I want the people I love to be waiting for me at the finish line, holding out a space blanket, snacks, and a foldable chair, giving me kisses and crying happy tears with me as I peel the shoes and socks off of my swollen feet.
I don’t know if I will get that.
In some ways, I’d rather keep the journey to myself. I’d rather not ask people to show up out of a fear that they’ll say no—or worse, that they’ll say yes but get bored on the sidelines and subsequently resentful that they agreed to wake up early just to hold a sign.
And yet, some part of me knows that keeping it to myself is how I stay in unhealed cycles of loneliness and non-reciprocal relationships. I don’t know if I will ever find myself in romantic partnerships with people who will consistently wake up early with me, carry a drop bag, track me on GPS to meet me at different mile markers with gels and fresh socks, and hold a sign at the finish line, but I have to believe there are communities out there that would welcome me and treat me as one of their own from day one—communities where I’d be chastised for not announcing a race registration, for not inviting folks to come out and support me, for not sharing my achievements with others.

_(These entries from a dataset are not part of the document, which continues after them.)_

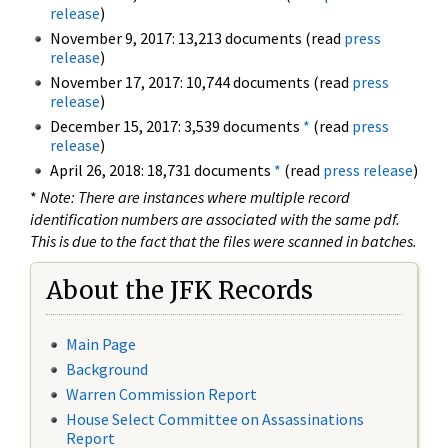
release
)
November 9, 2017: 13,213 documents (read
press
release
)
November 17, 2017: 10,744 documents (read
press
release
)
December 15, 2017: 3,539 documents
*
(read
press
release
)
April 26, 2018: 18,731 documents
*
(read
press release
)
*
Note: There are instances where multiple record
identification numbers are associated with the same pdf.
This is due to the fact that the files were scanned in batches.
About the JFK Records
Main Page
Background
Warren Commission Report
House Select Committee on Assassinations
Report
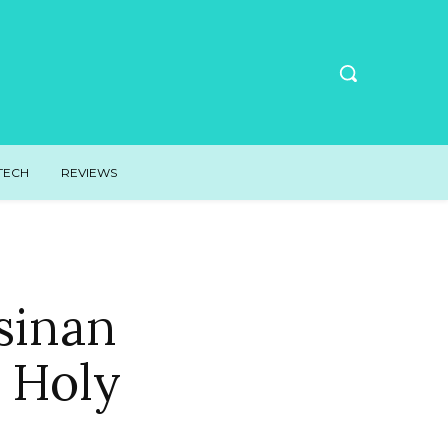
TECH
REVIEWS
sinan
 Holy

The real therapy of running isn’t just in the miles you spend with yourself, learning how to push through physical and mental discomfort while challenging your fragile human ego. It’s about learning to expand yourself in ways you don’t always want to or feel comfortable with—whether that is expansion in pushing for a new distance goal, a new time goal, or a new connection and community goal.
As I prepare for my ultramarathons next year, I’ll certainly be preparing for a distance and time goal — 50k in 9 hours or less — but the bigger goal for me is learning to lean into connection with others who want to support me not just because they feel obligated, but who show up at 6am with enthusiasm, snacks, bandaids, and a good book to read while they wait for me to cross the finish line.